心房細動で アブレーションを勧められた方へ

放射線を使わない アブレーションという選択肢があります アブレーションを受ける前に 知っておいてほしいこと 不整脈専門医が 治療の選択肢を説明します

こんな不安、ありませんか?

  • アブレーションを勧められた、でも放射線を浴びると聞いた、なんだか怖い。
  • 「放射線浴びる時間は、短時間だから心配ないですよ」なんて説明だったけど・・・。
  • 放射線について詳しい説明を受けられなかった。

医療の現場で放射線について詳しい説明はほとんど行われていません。
医療被ばくには解決すべき問題があります。


なぜ放射線が問題なのか?

これまでアブレーションでは
放射線(X線)を使って体内のカテーテルの位置を確認していました。
そのため患者さんは、放射線線を浴びることになります。
放射線はDNAを傷つける可能性があり、次のような健康障害との関連が知られています。

  • がん
  • 染色体異常
  • 皮膚障害
  • 白内障
  • 脱毛

ただし、放射線を浴びたからといって必ず健康障害が起きるわけではありません。
生体にはDNAの修復機能があるためです。
しかし、一定の確率で修復ミスが発生します。
そして、それが『がんへの第一歩』になります。

放射線から身を守るために国際的に
可能な限り放射線を浴びる量を減らす(As Low As Reasonably Achievable)
という考え方(ALARAの原則)が重要とされています。

放射線を浴びる量が少なけれな良いと考える医師もいますが、
少ない放射線量でもDNAは傷つきます。
現状、日本の医療被ばく線量(医療の検査・治療で浴びる放射線量)は
海外に比べ2倍以上と報告されています。

なぜ、ゼロが必要なのでしょう?

● **データセット**

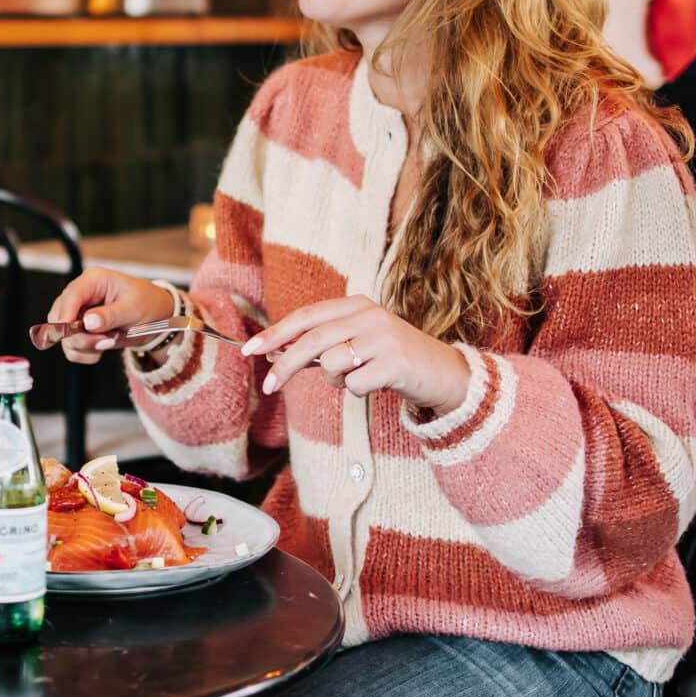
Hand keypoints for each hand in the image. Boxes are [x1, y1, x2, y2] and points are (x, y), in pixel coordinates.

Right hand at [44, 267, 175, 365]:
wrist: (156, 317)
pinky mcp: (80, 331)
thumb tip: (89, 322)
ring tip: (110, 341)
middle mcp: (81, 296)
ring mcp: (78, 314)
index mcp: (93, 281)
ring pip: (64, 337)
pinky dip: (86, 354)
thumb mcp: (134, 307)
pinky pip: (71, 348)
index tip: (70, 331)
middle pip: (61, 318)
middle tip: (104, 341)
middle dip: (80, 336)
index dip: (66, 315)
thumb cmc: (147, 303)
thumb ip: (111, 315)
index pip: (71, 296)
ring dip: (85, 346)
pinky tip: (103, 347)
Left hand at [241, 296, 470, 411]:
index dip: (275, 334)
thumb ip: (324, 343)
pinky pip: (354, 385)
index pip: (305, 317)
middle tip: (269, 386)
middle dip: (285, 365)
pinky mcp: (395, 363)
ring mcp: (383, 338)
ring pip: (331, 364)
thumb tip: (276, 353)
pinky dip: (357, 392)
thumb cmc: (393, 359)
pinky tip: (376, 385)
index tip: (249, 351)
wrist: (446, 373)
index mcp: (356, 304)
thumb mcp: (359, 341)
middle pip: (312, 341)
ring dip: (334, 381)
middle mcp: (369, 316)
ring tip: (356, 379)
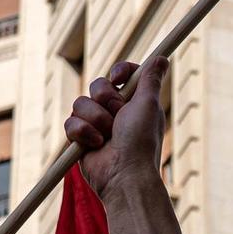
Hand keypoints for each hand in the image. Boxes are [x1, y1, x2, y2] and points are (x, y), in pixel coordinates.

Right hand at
* * *
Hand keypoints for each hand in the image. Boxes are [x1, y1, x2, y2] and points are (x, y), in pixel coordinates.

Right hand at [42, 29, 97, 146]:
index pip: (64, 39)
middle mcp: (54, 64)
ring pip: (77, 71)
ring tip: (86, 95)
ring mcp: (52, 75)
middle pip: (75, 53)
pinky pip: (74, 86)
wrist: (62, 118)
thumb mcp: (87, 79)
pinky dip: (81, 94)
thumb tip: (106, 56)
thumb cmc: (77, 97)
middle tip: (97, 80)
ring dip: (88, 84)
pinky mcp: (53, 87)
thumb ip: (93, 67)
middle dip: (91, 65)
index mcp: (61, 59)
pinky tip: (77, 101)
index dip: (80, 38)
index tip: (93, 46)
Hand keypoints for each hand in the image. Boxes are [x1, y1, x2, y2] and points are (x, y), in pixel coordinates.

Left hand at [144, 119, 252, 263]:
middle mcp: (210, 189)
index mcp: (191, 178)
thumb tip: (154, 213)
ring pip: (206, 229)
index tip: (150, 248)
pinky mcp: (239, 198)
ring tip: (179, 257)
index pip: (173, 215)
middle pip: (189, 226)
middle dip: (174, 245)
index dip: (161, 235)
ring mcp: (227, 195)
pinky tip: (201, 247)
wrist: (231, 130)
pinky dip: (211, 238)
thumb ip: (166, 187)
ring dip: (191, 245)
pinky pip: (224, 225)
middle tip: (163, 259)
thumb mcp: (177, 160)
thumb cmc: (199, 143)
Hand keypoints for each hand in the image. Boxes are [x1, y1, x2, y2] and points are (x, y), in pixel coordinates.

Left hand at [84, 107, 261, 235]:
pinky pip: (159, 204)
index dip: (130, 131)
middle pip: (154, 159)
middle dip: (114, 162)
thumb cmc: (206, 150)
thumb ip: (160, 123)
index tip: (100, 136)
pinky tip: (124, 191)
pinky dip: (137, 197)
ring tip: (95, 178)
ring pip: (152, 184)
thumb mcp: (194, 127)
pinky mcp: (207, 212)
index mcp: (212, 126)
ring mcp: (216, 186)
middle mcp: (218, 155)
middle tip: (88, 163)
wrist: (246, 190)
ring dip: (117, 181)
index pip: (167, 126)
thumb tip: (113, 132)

● **設問**
1. アブレーションと放射線に関する文章について、次の問いに答えよ。
(a) これまでのアブレーションでは、体内のカテーテルの位置を確認するために何を使っていたか。
(b) 放射線を浴びても必ず健康障害が起きるわけではない理由として、何が挙げられているか。
(c) 日本の医療被ばく線量は、海外と比べてどうだと報告されているか。
2. アブレーションと放射線に関する文章のうち、「なぜ放射線が問題なのか?」から「ただし、放射線を浴びたからといって必ず健康障害が起きるわけではありません。」までの部分を一字一句変えずに書き出せ。
3. アブレーションと放射線に関する文章を、最後の一文の後から書き継げ。
記録はアブレーションと放射線に関する文章とは関係がない。

● **解答**
1.
(a) 放射線(X線)
(b) 生体にはDNAの修復機能があるため。
(c) 海外に比べ2倍以上と報告されている。

2.
なぜ放射線が問題なのか?

これまでアブレーションでは
放射線(X線)を使って体内のカテーテルの位置を確認していました。
そのため患者さんは、放射線線を浴びることになります。
放射線はDNAを傷つける可能性があり、次のような健康障害との関連が知られています。

  • がん
  • 染色体異常
  • 皮膚障害
  • 白内障
  • 脱毛

ただし、放射線を浴びたからといって必ず健康障害が起きるわけではありません。

3.
生涯で浴びる放射線量を少なくするために、
浴びずに済む放射線は避ける必要があります。


放射線被ばくのないアブレーション

放射線被ばくのないアブレーションとは、
不整脈治療として行われるカテーテルアブレーションの
術前・術中・術後で放射線被ばくが必要最小限にとどめられる治療です。

通常のカテーテルアブレーションのために
術前から術後まで必要な画像検査は全て超音波検査(必要に応じてMRI)で行うアブレーションです。

従来法

  • 放射線:使用する
  • 患者さんの被ばく:数十〜数百 mGy
  • スタッフの被ばく:鉛入りエプロンで防護

放射線ゼロ法

  • 放射線:使用しない
  • 患者さんの被ばく:0 mGy(被ばくなし)
  • スタッフの被ばく:0 mGy(被ばくなし)

対象となる不整脈は、

  • 心房細動
  • 心房粗動
  • 発作性上室頻拍
  • 心室性期外収縮
  • 心室頻拍

など、すべての頻脈性不整脈です。


心房細動の治療を考えている方へ

心房細動では薬による治療も行われていますが、
十分な効果が得られない場合もあります。

そのためアブレーション治療を勧められる方が増えています。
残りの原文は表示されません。